Vintage DD turntables. Are we living dangerously?


I have just acquired a 32 year old JVC/Victor TT-101 DD turntable after having its lesser brother, the TT-81 for the last year.
TT-101
This is one of the great DD designs made at a time when the giant Japanese electronics companies like Technics, Denon, JVC/Victor and Pioneer could pour millions of dollars into 'flagship' models to 'enhance' their lower range models which often sold in the millions.
Because of their complexity however.......if they malfunction.....parts are 'unobtanium'....and they often cannot be repaired.
128x128halcro
@downunder 
Hi Misha
Come to Sydney for a holiday and bring your turntable.
Yes, Chris is in Sydney.

Haha, i imagine those guys on security control in the airport when they will meet me with TT-101 in the bag :) 
@halcro 
Regensburg in Bavaria may be closer to you chakster......That's where Thuchan's Tech resides and I've witnessed his work first-hand. It's first class and he now knows the TT-101 inside out....

The closest route, worth to visit personally, sounds good. How long it could take to fix the drive? Was in too long in your case? 

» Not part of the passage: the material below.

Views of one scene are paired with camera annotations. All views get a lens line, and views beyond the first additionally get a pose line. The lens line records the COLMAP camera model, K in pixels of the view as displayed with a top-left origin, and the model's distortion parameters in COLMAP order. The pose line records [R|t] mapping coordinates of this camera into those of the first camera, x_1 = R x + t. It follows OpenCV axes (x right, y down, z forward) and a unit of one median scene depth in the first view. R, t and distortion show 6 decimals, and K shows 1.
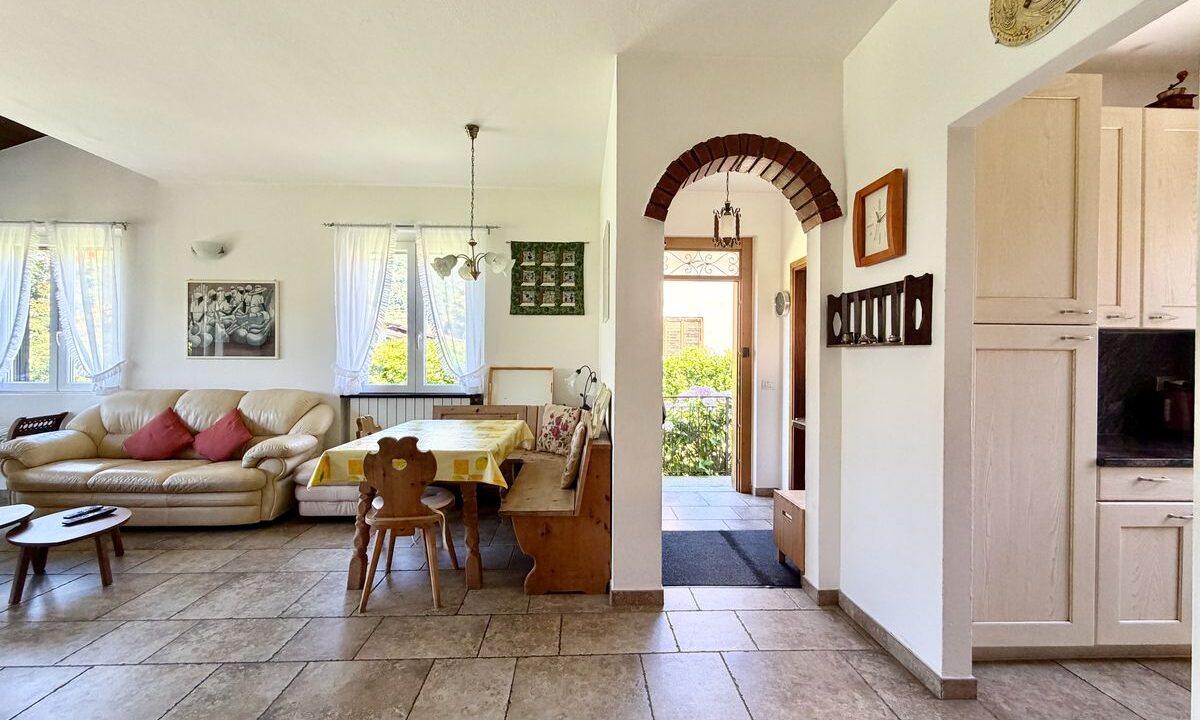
lens RADIAL K [[499.0, 0, 594.5], [0, 499.0, 359.9], [0, 0, 1]] dist [-0.004015, -0.000141]
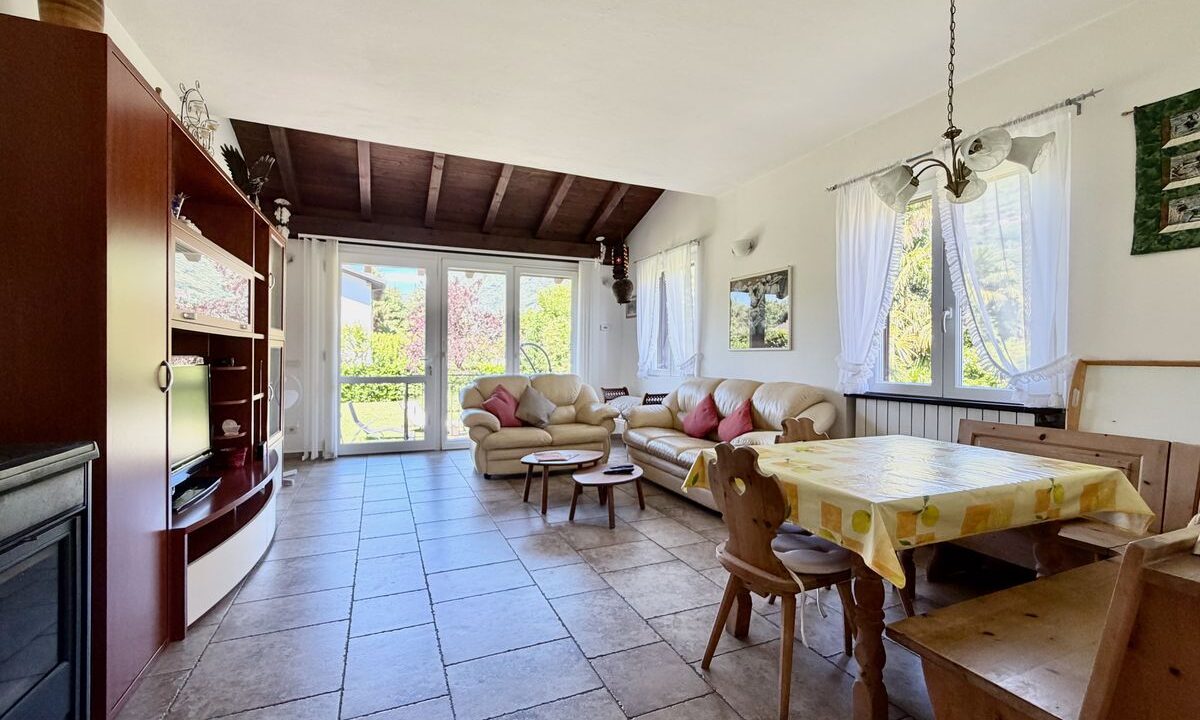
lens RADIAL K [[499.0, 0, 594.5], [0, 499.0, 359.9], [0, 0, 1]] dist [-0.004015, -0.000141]
pose [[0.358090, 0.004449, -0.933676, 0.105754], [-0.014315, 0.999897, -0.000726, 0.022655], [0.933577, 0.013626, 0.358117, 0.327943]]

He didn't work on my Victor chakster (I'm in Sydney)....
He rebuilt Thuchan's who happens to live in Regensburg.
If you decide on this route, let me know and I will try to put you in contact with him....😎
@halcro oops, it was Lew you tried to send his tt-101 to Tuchan’s tech in Germany once.
PM sent
Chak, I am not sure what you are saying above, but in any case, my TT101 never went to Germany.  In fact, Thuchan did not buy his TT101 until well after mine had been repaired by JP.  Bill Thalmann had a shot at repairing mine, but it would not misbehave at any time in Bill's shop.  I left it with him twice, in fact.  That was another weird aspect of the problem.  As mentioned elsewhere, it would often work well in our kitchen but not in our basement (where I have a second system that now is driven by the TT101, alternating with my Lenco).  In retrospect, we can hypothesize that the fracture in the PCB tracing was causing an intermittent short which resulted in an intermittent problem that could come and go in relation to moving the turntable from place to place.  Trucking it in my car on the DC beltway over to Bill's shop was good for it on the way out and bad for it on the way back to my house.  (Tongue in cheek, of course.) I still have great faith in Bill.

My other point would be that re-soldering all the joints did not cure the problem, because it was basically caused by a fracture in the PCB, cutting across a tracing on the PCB.  JP mentioned his wider experience with the fragility of the PCBs.  So, one might consider going over the PCB with a magnifying glass. Even when JP told me where to look, after he repaired mine, I could not easily see the fault or his repair of it.